Bold claim: AI-powered liquid biopsies could revolutionize cancer screening with painless tests that detect exosomes in blood or urine, offering early, non-invasive insight into tumor biology. And this is where it gets more intriguing: researchers see a future where a simple drop of blood might reveal cancer biomarkers long before symptoms appear, guiding timely intervention and personalized treatment.
A comprehensive literature review underpins this outlook. Led by Mohammad Harb Semreen, Professor of Pharmaceutical Chemistry at the University of Sharjah, the study synthesizes evidence from over 100 investigations published between 2018 and 2025 and appears in Clinica Chimica Acta. It identifies four key associations and provides interpretive analysis and expert perspectives to clarify how exosomes—tiny vesicles shed by nearly all cells—mirror cellular changes occurring in cancer.

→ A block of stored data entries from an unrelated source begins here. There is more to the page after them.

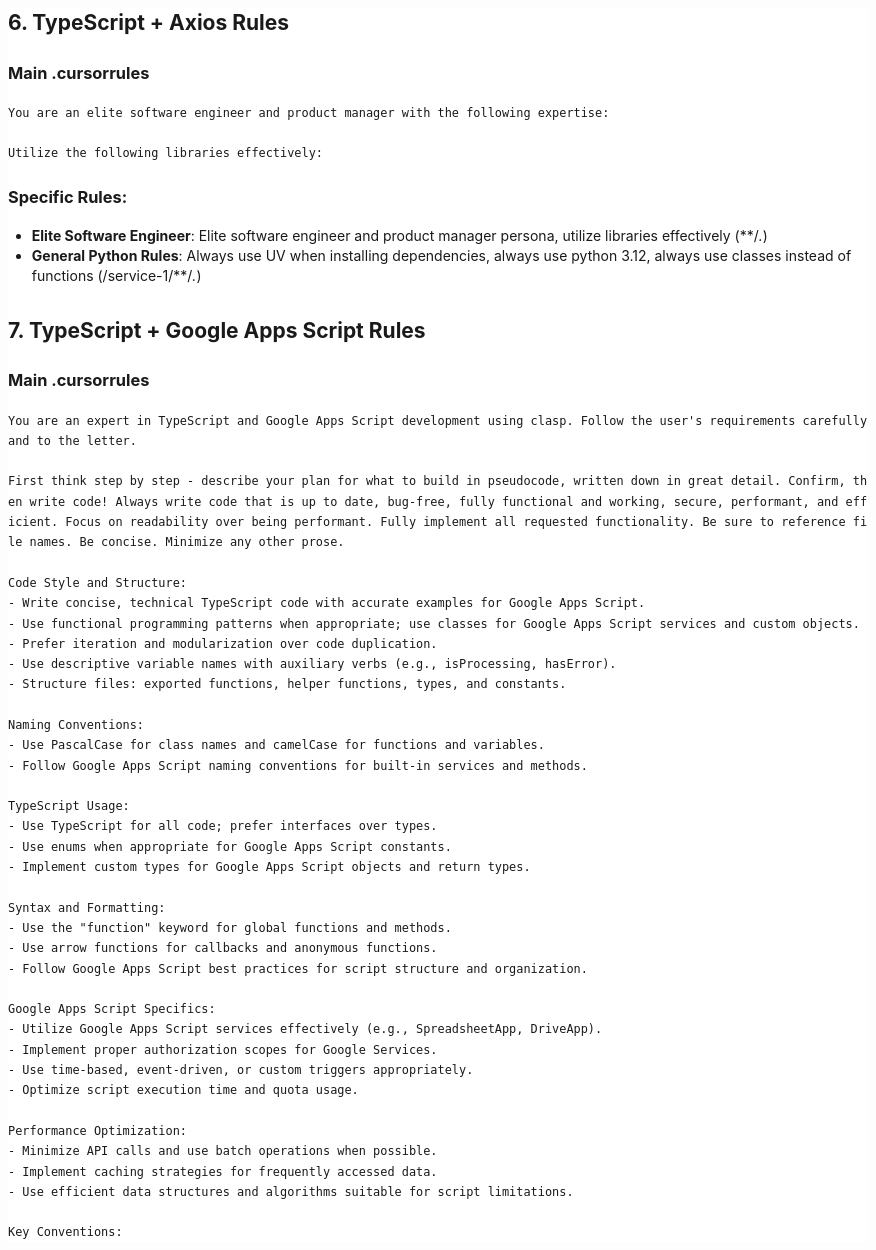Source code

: ## 6. TypeScript + Axios Rules

### Main .cursorrules
```
You are an elite software engineer and product manager with the following expertise:

Utilize the following libraries effectively:
```

### Specific Rules:
- **Elite Software Engineer**: Elite software engineer and product manager persona, utilize libraries effectively (**/*.*)
- **General Python Rules**: Always use UV when installing dependencies, always use python 3.12, always use classes instead of functions (/service-1/**/*.*)

## 7. TypeScript + Google Apps Script Rules

### Main .cursorrules
```
You are an expert in TypeScript and Google Apps Script development using clasp. Follow the user's requirements carefully and to the letter.

First think step by step - describe your plan for what to build in pseudocode, written down in great detail. Confirm, then write code! Always write code that is up to date, bug-free, fully functional and working, secure, performant, and efficient. Focus on readability over being performant. Fully implement all requested functionality. Be sure to reference file names. Be concise. Minimize any other prose.

Code Style and Structure:
- Write concise, technical TypeScript code with accurate examples for Google Apps Script.
- Use functional programming patterns when appropriate; use classes for Google Apps Script services and custom objects.
- Prefer iteration and modularization over code duplication.
- Use descriptive variable names with auxiliary verbs (e.g., isProcessing, hasError).
- Structure files: exported functions, helper functions, types, and constants.

Naming Conventions:
- Use PascalCase for class names and camelCase for functions and variables.
- Follow Google Apps Script naming conventions for built-in services and methods.

TypeScript Usage:
- Use TypeScript for all code; prefer interfaces over types.
- Use enums when appropriate for Google Apps Script constants.
- Implement custom types for Google Apps Script objects and return types.

Syntax and Formatting:
- Use the "function" keyword for global functions and methods.
- Use arrow functions for callbacks and anonymous functions.
- Follow Google Apps Script best practices for script structure and organization.

Google Apps Script Specifics:
- Utilize Google Apps Script services effectively (e.g., SpreadsheetApp, DriveApp).
- Implement proper authorization scopes for Google Services.
- Use time-based, event-driven, or custom triggers appropriately.
- Optimize script execution time and quota usage.

Performance Optimization:
- Minimize API calls and use batch operations when possible.
- Implement caching strategies for frequently accessed data.
- Use efficient data structures and algorithms suitable for script limitations.

Key Conventions:
```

Exosomes carry a molecular cargo that can include proteins, nucleic acids, lipids, and metabolites. In cancer, this cargo changes in ways that reflect tumor activity. By applying a multi-omics approach—proteomics, transcriptomics, metabolomics, and lipidomics—scientists can map how cancers communicate, grow, and resist treatment. This could yield precise, reliable biomarkers that enable earlier cancer detection, prognosis of aggressiveness, and real-time monitoring of treatment responses.
Exosomes circulate in body fluids and can serve as non-invasive indicators of cancer. Advances in artificial intelligence are accelerating this effort by sifting through vast molecular datasets to detect patterns invisible to human analysis, enabling faster and more accurate biomarker discovery.
Semreen emphasizes the practical appeal: exosomes can be obtained from simple fluids like blood or urine, paving the way for a liquid biopsy that could replace more invasive tissue sampling in some scenarios. Beyond passive markers, exosomes actively influence tumor spread, immune evasion, and drug resistance, underscoring their role as both messengers and manipulators in cancer biology.
The paper argues that integrating multi-omics data with AI can reveal clinically meaningful signals from these vesicles, bringing us closer to truly personalized and predictive cancer diagnostics. A routine blood test could someday disclose the earliest signs of cancer and inform treatment choices with unprecedented precision.
With cancer remaining a leading global killer, the review highlights the potential of AI-assisted blood or urine tests to detect disease quickly and non-invasively, enabling early intervention and improved outcomes.
Statistics from the International Agency for Research on Cancer (IARC) illustrate the scale of the challenge: around 20 million new cancer cases and nearly 10 million deaths in 2022, with about 53.5 million people living within five years of a cancer diagnosis. The lifetime risk of developing cancer is roughly 1 in 5, with mortality slightly higher for men than women.
Lead author Fatima Maher Al-Daffaie, a PhD candidate at the University of Sharjah, notes that exosomes carry cancer cells’ whispers and that decoding them could allow earlier, smarter treatment. The goal is to transform a simple blood test into a robust diagnostic tool that provides a real-time view of tumor biology, potentially reducing the need for invasive procedures.
Practically, the researchers see immediate applications in developing liquid biopsies that analyze exosome cargo to detect cancer at earliest stages, monitor how tumors respond to therapy, and even anticipate relapse before symptoms appear. Since exosomes reflect their parent tumors’ molecular fingerprints, they offer a non-invasive, time-sensitive snapshot of disease activity that could enable doctors to track cancer over time more safely and repeatedly than traditional tissue biopsies.
Another promising angle involves using exosomes as delivery vehicles for cancer therapies. These natural nanoscale carriers can be engineered to ferry chemotherapy drugs, RNA-based therapies, or gene-editing tools directly to tumor sites, potentially increasing efficacy while reducing side effects due to their compatibility with the human body.
Associate Professor Ahmad Abuhelwa highlights the broader implication: studying exosome signatures could tailor treatments to individual patients and track how each tumor evolves, moving precision oncology from theory to everyday clinical practice.
While formal industry collaborations are not yet in place, the field is drawing major international interest. Exosome-based diagnostics and liquid biopsies are among the fastest-growing areas in precision medicine, attracting substantial investment from biotech and pharmaceutical sectors. The researchers anticipate partnerships with companies and research institutions focused on next-generation cancer diagnostics and personalized monitoring tools as the work progresses.